Common Application Personal Essays: 2017 Edition
Every summer, the Common App reaches out to its member colleges and applicants to gather feedback about the essay prompts. This feedback helps shape the prompts for the next year and informs any changes that are made. Take a look at the latest prompts to see what’s changed (in italics). You’ll also find some helpful hints below each prompt.
1. Some students have a background, identity, interest, or talent that is so meaningful they believe their application would be incomplete without it. If this sounds like you, then please share your story. [No change]
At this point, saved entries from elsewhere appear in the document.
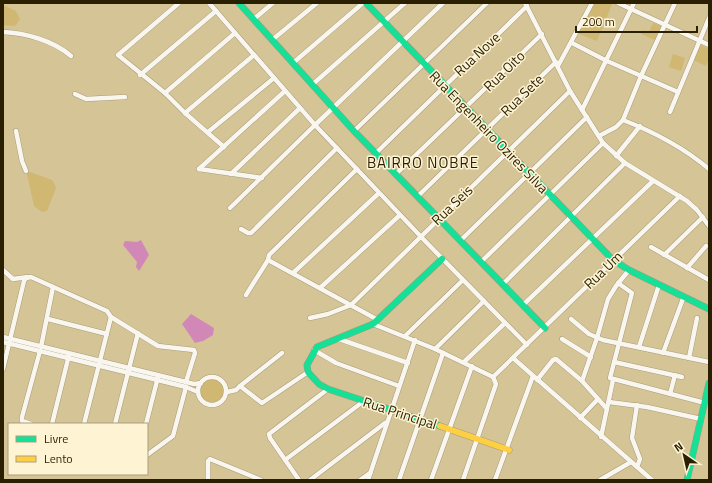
<svg xmlns="http://www.w3.org/2000/svg" width="712" height="483" font-family="'Titillium Web',sans-serif">
  <rect width="100%" height="100%" fill="#d4c496"/>
  <g fill="#d0b872">
    <polygon points="595,3 612,4 597,41 579,34"/>
    <polygon points="3,5 16,11 20,19 15,26 3,25"/>
    <polygon points="653,23 661,26 655,40 641,34 642,30 649,32"/>
    <polygon points="700,45 709,49 709,59 706,66 693,60"/>
    <polygon points="673,54 685,58 681,71 669,67"/>
    <polygon points="30,172 52,180 54,183 56,188 47,211 42,212 34,206 27,174"/>
    <circle cx="212" cy="391" r="12"/>
  </g>
  <g fill="#d288b7">
    <polygon points="141,240 149,255 139,271 136,267 137,262 123,245 125,241 137,242"/>
    <polygon points="191,314 214,328 213,335 203,341 195,343 182,324"/>
  </g>
  <g fill="none" stroke-linecap="round" stroke-linejoin="round">
    <g stroke="#a99c77" stroke-width="5.5">
      <g id="street">
        <polyline points="179,3 118,55 165,93 185,113 224,147"/>
        <polyline points="525,3 570,91 603,143 625,163 687,201 697,210 709,226"/>
        <polyline points="618,3 709,45"/>
        <polyline points="216,11 315,125 443,3"/>
        <polyline points="254,19 273,3"/>
        <path d="M3,32C26,33 54,41 71,56"/>
        <polyline points="272,40 317,3"/>
        <polyline points="572,43 607,61 678,92"/>
        <polyline points="293,63 363,3"/>
        <polyline points="558,66 592,3"/>
        <polyline points="140,75 216,11 209,3"/>
        <polyline points="313,84 405,3"/>
        <polyline points="165,93 235,33"/>
        <polyline points="75,94 86,99 125,97"/>
        <polyline points="582,110 634,3"/>
        <polyline points="670,112 709,18"/>
        <polyline points="185,113 254,55"/>
        <path d="M623,120C654,132 684,148 709,169"/>
        <polyline points="16,131 22,161 26,171"/>
        <polyline points="354,131 487,3"/>
        <polyline points="208,132 274,78"/>
        <polyline points="599,136 616,127 623,120 641,76 675,3"/>
        <polyline points="376,153 527,6"/>
        <polyline points="616,156 640,126"/>
        <polyline points="199,169 285,91"/>
        <polyline points="199,169 262,178"/>
        <polyline points="357,169 269,255 268,260 378,320"/>
        <polyline points="231,174 300,108"/>
        <polyline points="396,174 542,34"/>
        <polyline points="418,196 556,62"/>
        <polyline points="230,208 315,125 426,242 527,345"/>
        <polyline points="241,229 248,233 251,233 337,148"/>
        <polyline points="461,240 587,117"/>
        <polyline points="651,247 709,280"/>
        <polyline points="664,255 703,217"/>
        <polyline points="482,261 603,143"/>
        <polyline points="687,268 706,246"/>
        <polyline points="3,270 13,279 28,277"/>
        <polyline points="293,273 379,193"/>
        <polyline points="618,283 632,293 610,378 705,403"/>
        <polyline points="503,284 625,163"/>
        <polyline points="320,288 400,215"/>
        <polyline points="246,295 268,260"/>
        <polyline points="523,305 653,181"/>
        <polyline points="310,318 328,314 351,305 570,91"/>
        <polyline points="48,319 107,334"/>
        <polyline points="571,319 589,334 603,340 709,362"/>
        <polyline points="373,324 435,349 493,377 680,196"/>
        <polyline points="405,336 463,280"/>
        <polyline points="3,337 186,382 194,384 201,383"/>
        <polyline points="339,339 408,363"/>
        <polyline points="562,339 591,357"/>
        <polyline points="3,342 186,387 198,392"/>
        <polyline points="41,347 53,287"/>
        <polyline points="639,347 659,285"/>
        <polyline points="435,349 484,301"/>
        <polyline points="314,350 336,363 399,386"/>
        <polyline points="663,353 684,296"/>
        <polyline points="513,358 652,480"/>
        <polyline points="689,358 697,318"/>
        <polyline points="464,362 505,323"/>
        <polyline points="614,362 682,377"/>
        <polyline points="3,369 24,281 26,278 31,277 107,311 111,317 158,346 194,350 195,353 186,382"/>
        <circle cx="212" cy="391" r="14"/>
        <polyline points="537,380 553,360 556,359 582,381 607,409"/>
        <polyline points="582,381 597,338 608,299 616,286 629,270"/>
        <polyline points="240,386 282,353"/>
        <polyline points="227,392 236,390 240,386 262,403 308,372"/>
        <polyline points="670,394 675,375"/>
        <polyline points="609,402 647,407 701,419"/>
        <polyline points="580,418 597,400"/>
        <polyline points="31,424 22,421 22,417 40,351"/>
        <polyline points="52,424 69,355"/>
        <polyline points="84,424 111,317"/>
        <polyline points="115,424 138,333"/>
        <polyline points="146,424 158,377"/>
        <polyline points="601,437 613,380"/>
        <polyline points="147,455 173,436 186,387"/>
        <polyline points="285,460 364,401"/>
        <polyline points="637,467 640,459 632,438 637,405"/>
        <polyline points="208,480 208,461 210,459 261,480"/>
        <polyline points="299,480 270,438 269,434 328,389"/>
        <polyline points="310,480 385,423"/>
        <polyline points="360,480 370,473"/>
        <polyline points="368,480 415,340"/>
        <polyline points="399,480 443,353"/>
        <polyline points="431,480 472,366"/>
        <polyline points="463,480 496,384 493,377"/>
        <polyline points="495,480 533,376"/>
        <polyline points="600,480 631,462"/>
      </g>
    </g>
    <g stroke="#a99c77" stroke-width="7">
      <g id="fast">
        <polyline points="239,3 354,131 545,328"/>
        <polyline points="366,3 613,260 629,270 709,309"/>
        <polyline points="440,426 328,389 319,384 308,372 307,365 317,347 373,324 442,259"/>
        <polyline points="687,480 709,383"/>
      </g>
    </g>
    <g stroke="#a99c77" stroke-width="7">
      <polyline id="slow" points="440,426 509,450"/>
    </g>
    <use href="#street" stroke="#f9f6ef" stroke-width="4.5"/>
    <use href="#fast" stroke="#16e098" stroke-width="6"/>
    <use href="#slow" stroke="#ffcf43" stroke-width="6"/>
  </g>
  <g text-anchor="middle" stroke-width="3" stroke-linejoin="round" paint-order="stroke">
    <g font-size="14" fill="#2a1f00" stroke="#fef4d4">
      <text transform="translate(477 54) rotate(-43)" y="5">Rua Nove</text>
      <text transform="translate(504 71) rotate(-44)" y="5">Rua Oito</text>
      <text transform="translate(522 95) rotate(-44)" y="5">Rua Sete</text>
      <text transform="translate(489 132) rotate(46)" y="5">Rua Engenheiro Ozires Silva</text>
      <text transform="translate(452 205) rotate(-44)" y="5">Rua Seis</text>
      <text transform="translate(603 270) rotate(-44)" y="5">Rua Um</text>
      <text transform="translate(400 413) rotate(18)" y="5">Rua Principal</text>
    </g>
    <g font-size="15" letter-spacing="1" fill="#2a1f00" stroke="#fef4d4">
      <text x="423" y="168">BAIRRO NOBRE</text>
    </g>
  </g>
  <rect width="712" height="483" fill="none" stroke="#2a1f00" stroke-width="8"/>
  <rect x="8" y="423" width="140" height="52" fill="#fef4d4" stroke="#a99f7f"/>
  <rect x="16" y="436" width="20" height="6" fill="#16e098" stroke="#a99f7f"/>
  <text x="44" y="443" font-size="12" fill="#2a1f00">Livre</text>
  <rect x="16" y="456" width="20" height="6" fill="#ffcf43" stroke="#a99f7f"/>
  <text x="44" y="463" font-size="12" fill="#2a1f00">Lento</text>
  <g transform="translate(684 455) rotate(326)" stroke="#fef4d4" stroke-width="3" paint-order="stroke">
  <path d="M0-3L7 15L0 10L-7 15Z" fill="#2a1f00"/>
  <text y="-6" font-size="11" font-weight="bold" text-anchor="middle" fill="#2a1f00">N</text>
  </g>
  <path d="M576 26v6h121v-6" fill="none" stroke="#2a1f00" stroke-width="2"/>
  <text x="582" y="26" font-size="12" fill="#2a1f00" stroke="#fef4d4" stroke-width="3" paint-order="stroke">200 m</text>
</svg>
Common App prompts are meant to be broad and open to interpretation. This is perhaps one of the most broad! You can see that you could really address almost anything that’s meaningful to you. This is a great prompt to use if there’s something about you or something that you do that makes you unique. Many students talk about their ethnic heritage, hobbies, cultural identity, or special skills.
2. The lessons we take from obstacles we encounter can be fundamental to later success. Recount a time when you faced a challenge, setback, or failure. How did it affect you, and what did you learn from the experience? [Revised]
Notice that the prompt isn’t just about how you overcame an obstacle; instead, the focus is on how it affected you and what you learned from it. There are two things to avoid with this prompt: being vague about what the obstacle was and “making a mountain out of a molehill.”
With respect to vague obstacles, don’t make your essay reader guess what the obstacle was. Be specific! Essay readers look at many essays. It can be frustrating when students make the reader play detective.
As for the second point, try and have some perspective. Getting a B on a math test or having a restaurant get your order wrong isn’t an obstacle. Think about life events that have shaped who you are.
Many students worry about this prompt because they feel they don’t have an obstacle to share. That’s OK! If that’s you, choose a different prompt.
3. Reflect on a time when you questioned or challenged a belief or idea. What prompted your thinking? What was the outcome? [Revised]
The “low-hanging fruit” for this prompt is often students discussing how they challenged their friends’ opinions or choices, their family’s religious or political beliefs, or school policies. These are definitely formative moments for students, but know that many students will discuss them. Also, don’t forget to address what the question is asking. What prompted you to question the belief or idea, and what happened after you addressed it?
4. Describe a problem you’ve solved or a problem you’d like to solve. It can be an intellectual challenge, a research query, an ethical dilemma – anything that is of personal importance, no matter the scale. Explain its significance to you and what steps you took or could be taken to identify a solution. [No change]
This is another broad prompt. It’s also a prompt that lends itself to students reusing essays they’ve submitted for classes in school. Avoid doing that! Often, class essays are contextual, meaning that they are addressing a specific issue that was discussed as part of a lesson plan. Those essays don’t always “fit” this prompt because they can be impersonal. This prompt is VERY personal and should be treated as such. On the other hand, I have found this prompt to be a good match for students who took part in summer internships. This is a perfect opportunity to discuss that exciting task that gave you a taste of the professional world!
5. Discuss an accomplishment, event, or realization that sparked a period of personal growth and a new understanding of yourself or others. [Revised]
This prompt is really more about effect than it is about the cause. Introspection is key here. Students that have had opportunities for significant self-discovery may find this prompt to be a great fit. However, it’s uncommon for students in high school to really know themselves well, but those that do should have a lot to share in this prompt.
6. Describe a topic, idea, or concept you find so engaging that it makes you lose all track of time. Why does it captivate you? What or who do you turn to when you want to learn more? [New]
This is a brand new prompt! Think about the pieces of your life that you find completely absorbing. However, note that while it’s easy to talk about your passions, it’s harder to articulate why they’re captivating to you. Harder still is writing engaging content about how you learn more about that aspect of your life. Saying, “I look it up on Wikipedia” isn’t going to be enough!
7. Share an essay on any topic of your choice. It can be one you’ve already written, one that responds to a different prompt, or one of your own design. [New]
This one is back by popular demand. The “Topic Of Your Choice” prompt was previously a Common App essay prompt several years ago. Just like prompt 4, you need to be careful about submitting old work that’s impersonal. Ultimately, colleges want to get to know you better. If your essay feels detached, it’s not accomplishing what it should. It may seem counterintuitive, but this is actually one of the harder prompts to address – you really need to have a unique idea that is good enough to warrant bypassing all of the other options.
Regardless of which topic you pick, the time to start writing this essay is TODAY! At the very least, get it all wrapped up before August 1, so you are ready to upload it into the Common Application that day and begin your supplemental essays.